Work instruction: Reproduce the data exactly as given, except for any images.

Source material:
########################################

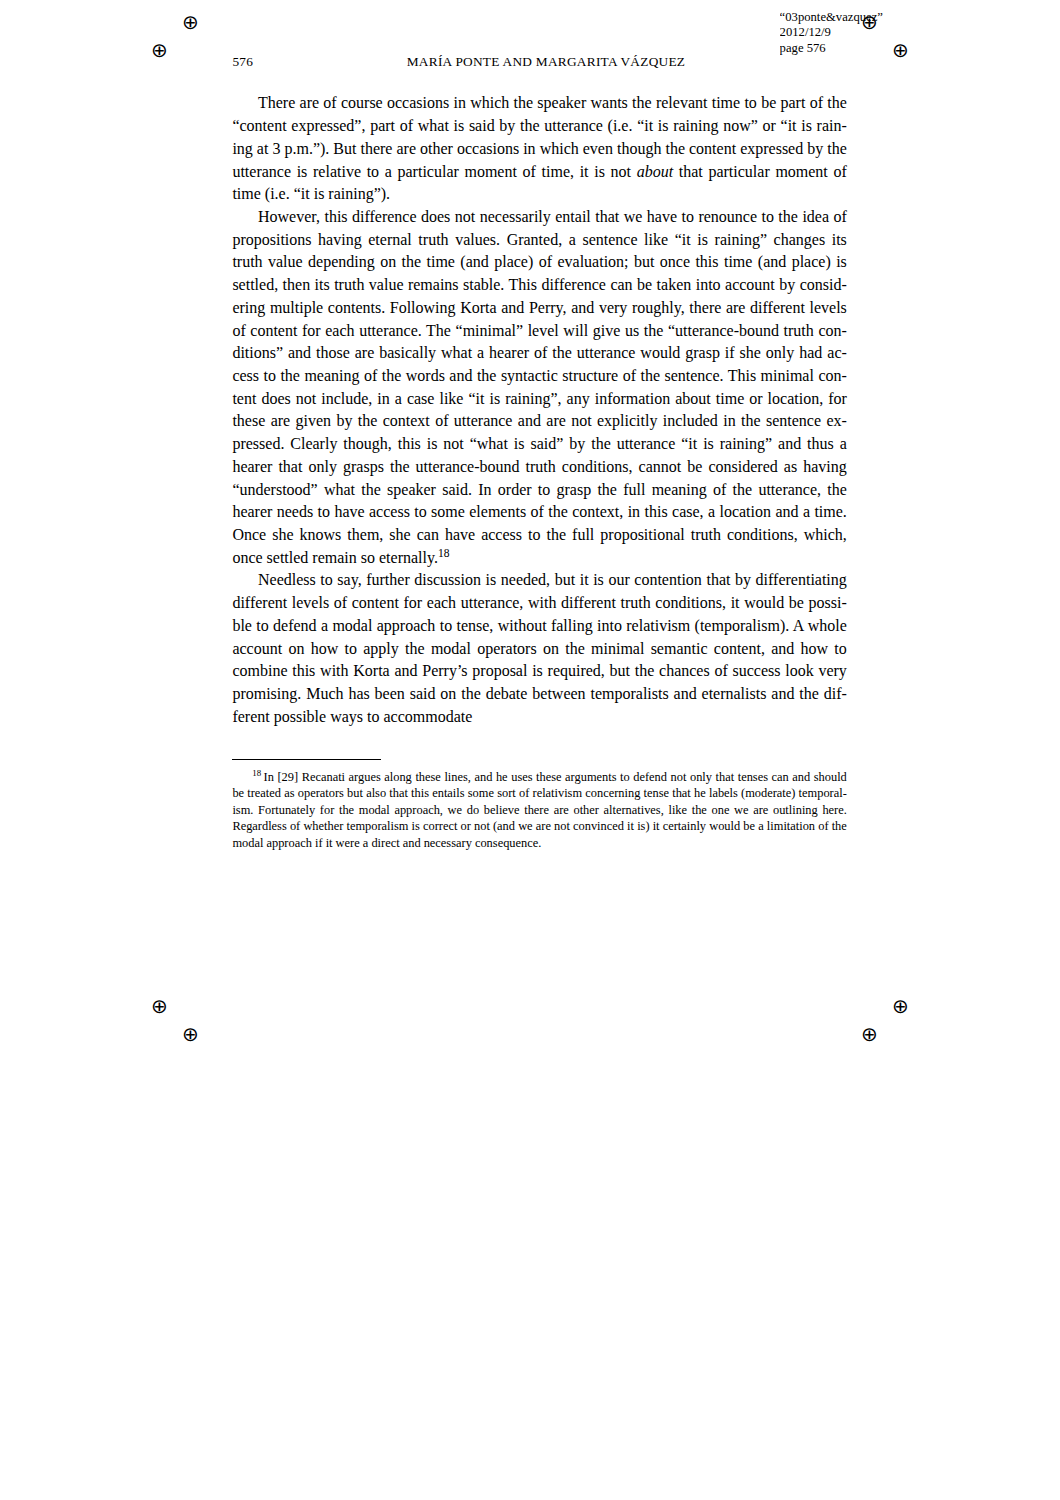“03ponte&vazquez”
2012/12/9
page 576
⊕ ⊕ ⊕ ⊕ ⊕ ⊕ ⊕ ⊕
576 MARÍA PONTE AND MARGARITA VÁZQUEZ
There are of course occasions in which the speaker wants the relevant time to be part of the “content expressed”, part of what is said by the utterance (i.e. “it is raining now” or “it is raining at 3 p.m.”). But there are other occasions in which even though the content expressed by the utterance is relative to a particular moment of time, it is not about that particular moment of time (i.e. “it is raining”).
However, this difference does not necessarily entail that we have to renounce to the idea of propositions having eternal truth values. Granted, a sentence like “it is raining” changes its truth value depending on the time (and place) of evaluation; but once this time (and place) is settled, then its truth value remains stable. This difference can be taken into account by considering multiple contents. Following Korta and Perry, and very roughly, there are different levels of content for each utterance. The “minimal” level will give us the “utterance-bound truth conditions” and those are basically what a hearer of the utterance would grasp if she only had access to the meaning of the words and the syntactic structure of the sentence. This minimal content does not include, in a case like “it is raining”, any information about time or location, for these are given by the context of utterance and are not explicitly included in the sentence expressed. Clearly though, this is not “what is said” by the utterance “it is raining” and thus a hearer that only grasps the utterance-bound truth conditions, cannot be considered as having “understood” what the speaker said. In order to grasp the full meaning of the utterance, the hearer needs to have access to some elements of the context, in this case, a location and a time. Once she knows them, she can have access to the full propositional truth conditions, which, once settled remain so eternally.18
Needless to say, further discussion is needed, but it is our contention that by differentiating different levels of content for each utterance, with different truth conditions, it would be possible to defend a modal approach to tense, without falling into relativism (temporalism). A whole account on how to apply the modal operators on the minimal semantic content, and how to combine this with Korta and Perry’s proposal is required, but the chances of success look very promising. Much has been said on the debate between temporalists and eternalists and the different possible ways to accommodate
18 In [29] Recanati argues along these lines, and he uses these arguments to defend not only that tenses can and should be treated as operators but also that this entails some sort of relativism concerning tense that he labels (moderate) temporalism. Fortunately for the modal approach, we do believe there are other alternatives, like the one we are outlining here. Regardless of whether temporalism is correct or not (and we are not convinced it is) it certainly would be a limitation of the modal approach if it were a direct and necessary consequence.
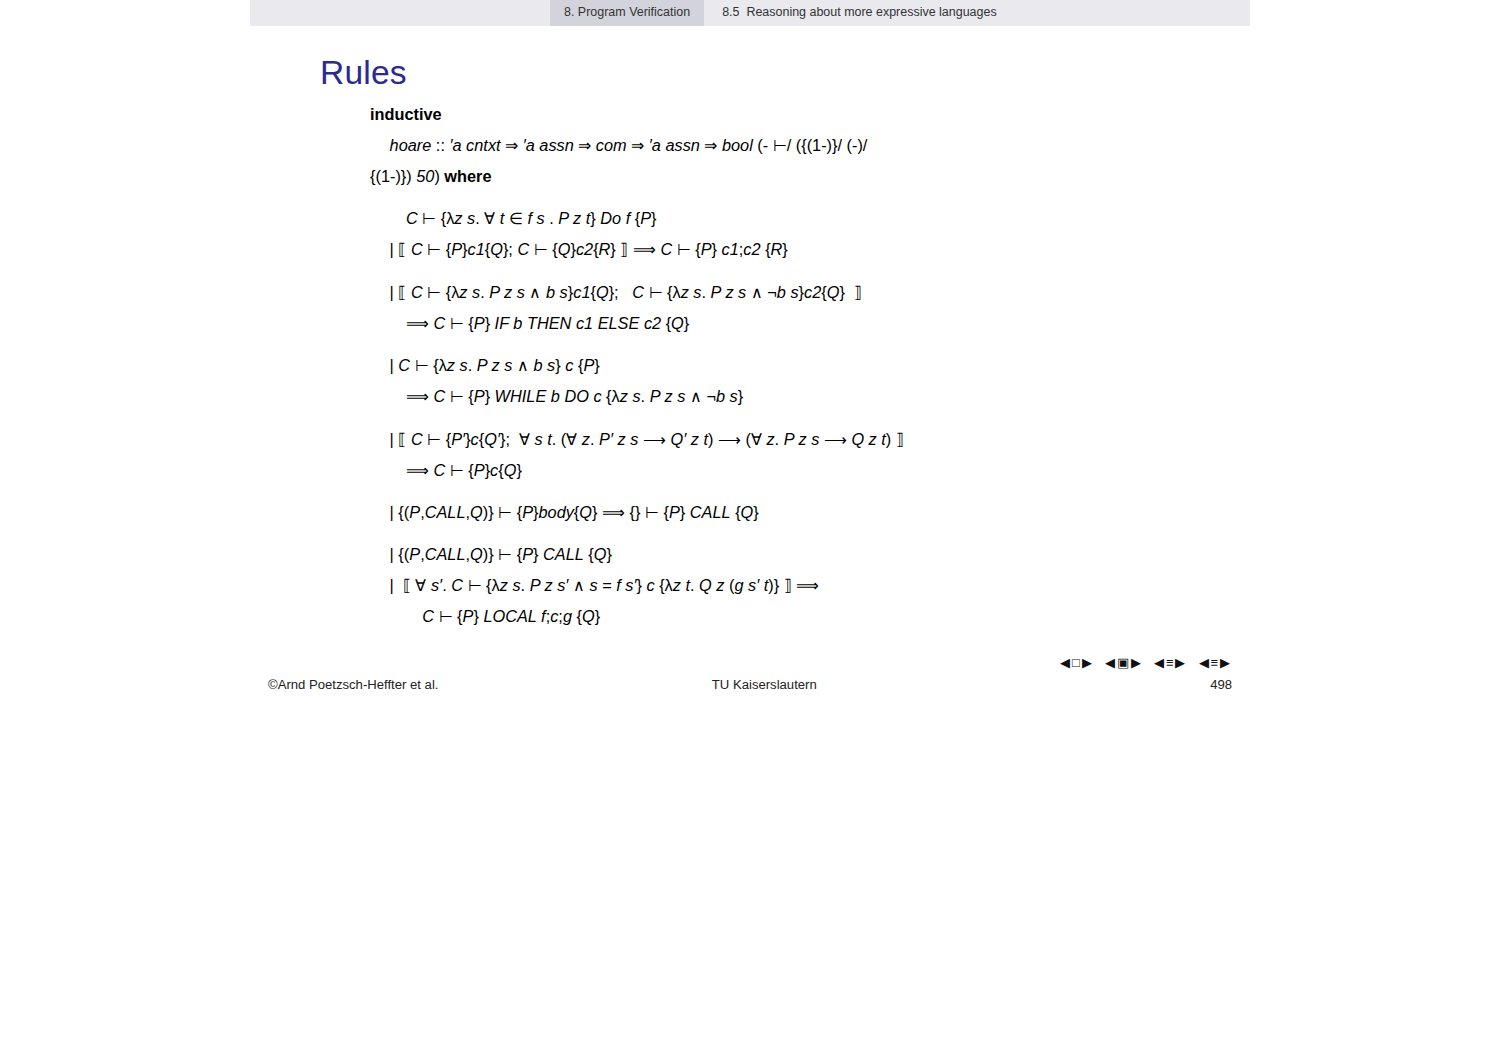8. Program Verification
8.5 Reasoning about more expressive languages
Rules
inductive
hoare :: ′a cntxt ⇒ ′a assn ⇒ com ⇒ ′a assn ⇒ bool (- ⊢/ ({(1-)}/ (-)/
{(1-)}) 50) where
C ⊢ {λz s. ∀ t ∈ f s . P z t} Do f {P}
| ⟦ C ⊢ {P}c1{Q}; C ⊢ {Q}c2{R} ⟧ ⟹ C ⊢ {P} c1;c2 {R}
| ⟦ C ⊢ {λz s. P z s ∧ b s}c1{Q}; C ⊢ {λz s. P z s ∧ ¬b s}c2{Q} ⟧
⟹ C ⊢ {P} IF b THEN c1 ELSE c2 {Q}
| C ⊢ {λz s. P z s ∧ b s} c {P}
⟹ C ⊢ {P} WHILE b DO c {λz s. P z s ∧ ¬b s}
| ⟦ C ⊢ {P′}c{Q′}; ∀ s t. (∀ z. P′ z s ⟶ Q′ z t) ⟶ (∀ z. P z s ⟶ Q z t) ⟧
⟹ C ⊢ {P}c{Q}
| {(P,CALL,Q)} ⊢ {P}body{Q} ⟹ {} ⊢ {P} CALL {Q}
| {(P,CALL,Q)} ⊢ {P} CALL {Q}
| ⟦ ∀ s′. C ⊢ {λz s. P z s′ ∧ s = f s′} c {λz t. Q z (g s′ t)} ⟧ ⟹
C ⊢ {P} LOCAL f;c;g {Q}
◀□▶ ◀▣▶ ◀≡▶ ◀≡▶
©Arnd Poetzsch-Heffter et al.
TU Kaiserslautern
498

########################################

Response:
“03ponte&vazquez”
2012/12/9
page 576
⊕ ⊕ ⊕ ⊕ ⊕ ⊕ ⊕ ⊕
576 MARÍA PONTE AND MARGARITA VÁZQUEZ
There are of course occasions in which the speaker wants the relevant time to be part of the “content expressed”, part of what is said by the utterance (i.e. “it is raining now” or “it is raining at 3 p.m.”). But there are other occasions in which even though the content expressed by the utterance is relative to a particular moment of time, it is not about that particular moment of time (i.e. “it is raining”).
However, this difference does not necessarily entail that we have to renounce to the idea of propositions having eternal truth values. Granted, a sentence like “it is raining” changes its truth value depending on the time (and place) of evaluation; but once this time (and place) is settled, then its truth value remains stable. This difference can be taken into account by considering multiple contents. Following Korta and Perry, and very roughly, there are different levels of content for each utterance. The “minimal” level will give us the “utterance-bound truth conditions” and those are basically what a hearer of the utterance would grasp if she only had access to the meaning of the words and the syntactic structure of the sentence. This minimal content does not include, in a case like “it is raining”, any information about time or location, for these are given by the context of utterance and are not explicitly included in the sentence expressed. Clearly though, this is not “what is said” by the utterance “it is raining” and thus a hearer that only grasps the utterance-bound truth conditions, cannot be considered as having “understood” what the speaker said. In order to grasp the full meaning of the utterance, the hearer needs to have access to some elements of the context, in this case, a location and a time. Once she knows them, she can have access to the full propositional truth conditions, which, once settled remain so eternally.18
Needless to say, further discussion is needed, but it is our contention that by differentiating different levels of content for each utterance, with different truth conditions, it would be possible to defend a modal approach to tense, without falling into relativism (temporalism). A whole account on how to apply the modal operators on the minimal semantic content, and how to combine this with Korta and Perry’s proposal is required, but the chances of success look very promising. Much has been said on the debate between temporalists and eternalists and the different possible ways to accommodate
18 In [29] Recanati argues along these lines, and he uses these arguments to defend not only that tenses can and should be treated as operators but also that this entails some sort of relativism concerning tense that he labels (moderate) temporalism. Fortunately for the modal approach, we do believe there are other alternatives, like the one we are outlining here. Regardless of whether temporalism is correct or not (and we are not convinced it is) it certainly would be a limitation of the modal approach if it were a direct and necessary consequence.
8. Program Verification
8.5 Reasoning about more expressive languages
Rules
inductive
hoare :: ′a cntxt ⇒ ′a assn ⇒ com ⇒ ′a assn ⇒ bool (- ⊢/ ({(1-)}/ (-)/
{(1-)}) 50) where
C ⊢ {λz s. ∀ t ∈ f s . P z t} Do f {P}
| ⟦ C ⊢ {P}c1{Q}; C ⊢ {Q}c2{R} ⟧ ⟹ C ⊢ {P} c1;c2 {R}
| ⟦ C ⊢ {λz s. P z s ∧ b s}c1{Q}; C ⊢ {λz s. P z s ∧ ¬b s}c2{Q} ⟧
⟹ C ⊢ {P} IF b THEN c1 ELSE c2 {Q}
| C ⊢ {λz s. P z s ∧ b s} c {P}
⟹ C ⊢ {P} WHILE b DO c {λz s. P z s ∧ ¬b s}
| ⟦ C ⊢ {P′}c{Q′}; ∀ s t. (∀ z. P′ z s ⟶ Q′ z t) ⟶ (∀ z. P z s ⟶ Q z t) ⟧
⟹ C ⊢ {P}c{Q}
| {(P,CALL,Q)} ⊢ {P}body{Q} ⟹ {} ⊢ {P} CALL {Q}
| {(P,CALL,Q)} ⊢ {P} CALL {Q}
| ⟦ ∀ s′. C ⊢ {λz s. P z s′ ∧ s = f s′} c {λz t. Q z (g s′ t)} ⟧ ⟹
C ⊢ {P} LOCAL f;c;g {Q}
◀□▶ ◀▣▶ ◀≡▶ ◀≡▶
©Arnd Poetzsch-Heffter et al.
TU Kaiserslautern
498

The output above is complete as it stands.